(668f) A Microfluidics-Based Approach to Model Drug Transport across 2D and 3D Biological Barriers | AIChE

(668f) A Microfluidics-Based Approach to Model Drug Transport across 2D and 3D Biological Barriers

Authors 

Qi, Q. M. - Presenter, Harvard University
Mitragotri, S., Harvard University
Most advanced therapeutics including proteins, peptides, nucleic acids and nanoparticles are administered via subcutaneous or intravenous injections. While these routes offer a logical entry point in the body, injected drugs must overcome numerous biological transport barriers to reach their intended target site. Animal testing is the gold standard of evaluating drug performance in pre-clinical research, but distinguishing delivery efficiency from drug efficacy is not trivial in such complex biological environment in vivo.
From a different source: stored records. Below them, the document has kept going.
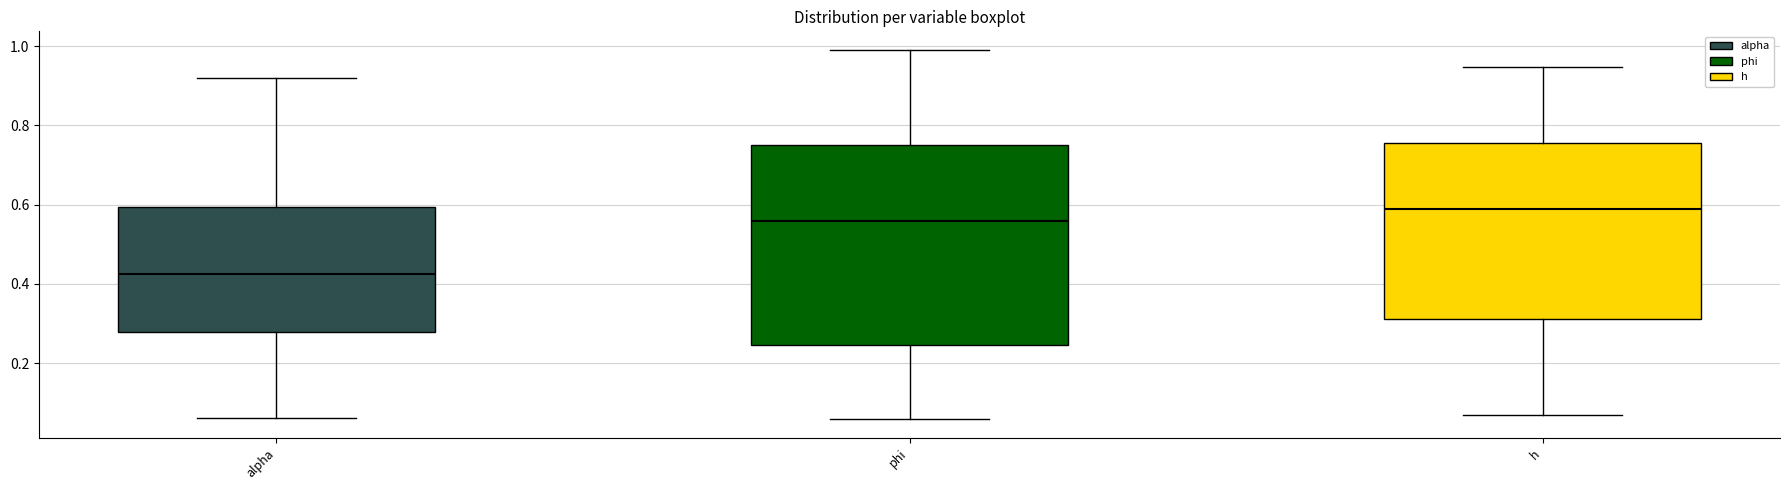

Which box has the lowest median line?

alpha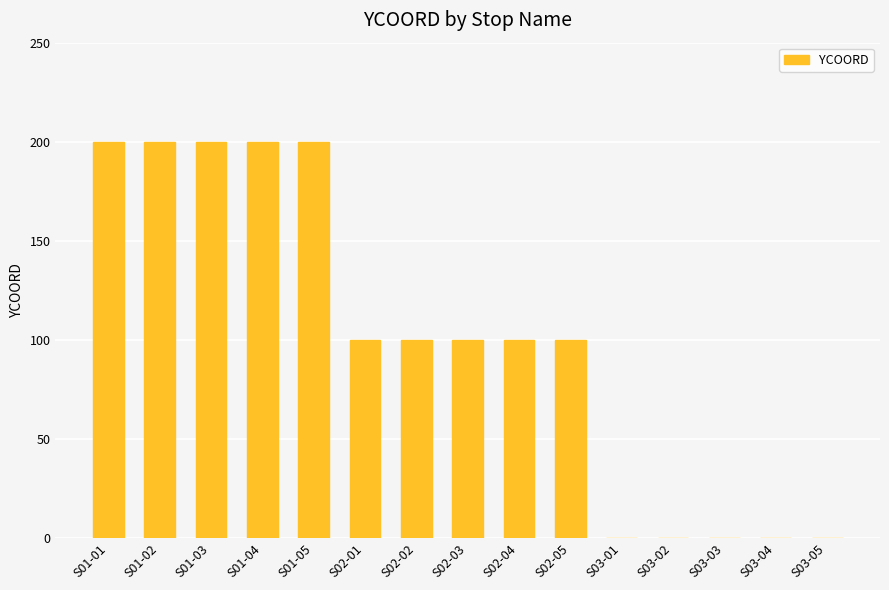

Between S01-01 and S03-05, which is larger?

S01-01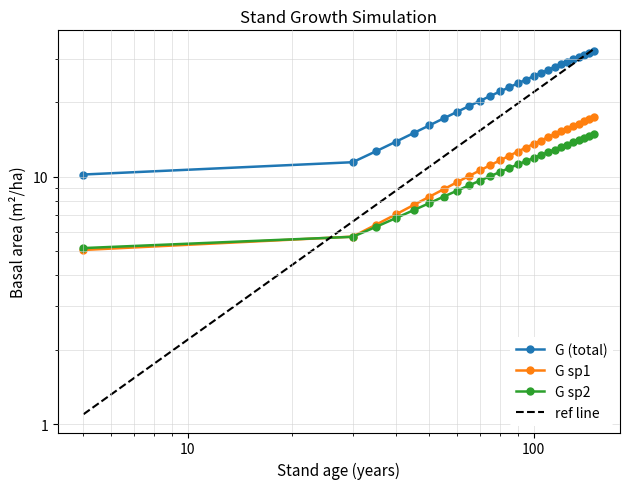

Rank the series at 95 from highest to lowest value.

G (total), G sp1, G sp2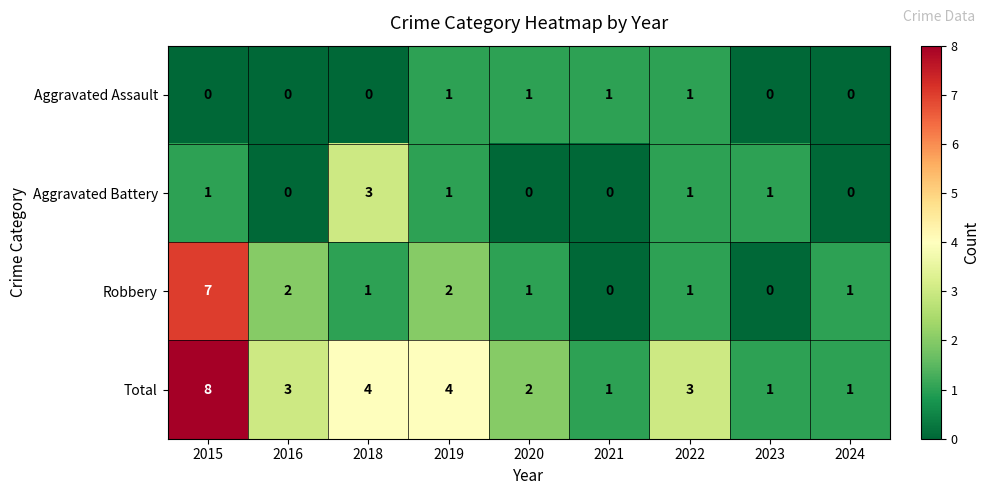

What is the spread (max minus min) of values at 2016?

3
On the other hand, traditional in vitro models such as the transwell plate often oversimplify the problem to a basic geometry and static flow conditions. Microfluidic devices can address these issues by capturing essential cellular activities in a controlled manner. In this talk, we discuss how to construct cell monolayers (2D) and cell networks (3D) on a chip with proper flow conditions to study the fate of drugs administered via injections.

Using a microfluidic chip, we created multiple cellular transport barriers that capture diffusion as well as flow-related transport barriers encountered by drugs after injections including diffusion across multi-component cell layers, vascular flow and adhesion to endothelium, among others. To quantify transport, we utilized fluorescent imaging techniques to determine concentration fields for solution-based drugs and number densities for particle-based drugs. Depending on the drug carrier used, we observed various responses of drugs interacting with cellular barriers. Thus, we can not only evaluate drug transport efficiencies, but also investigate their mechanism of action and gain fundamental understandings of the delivery process.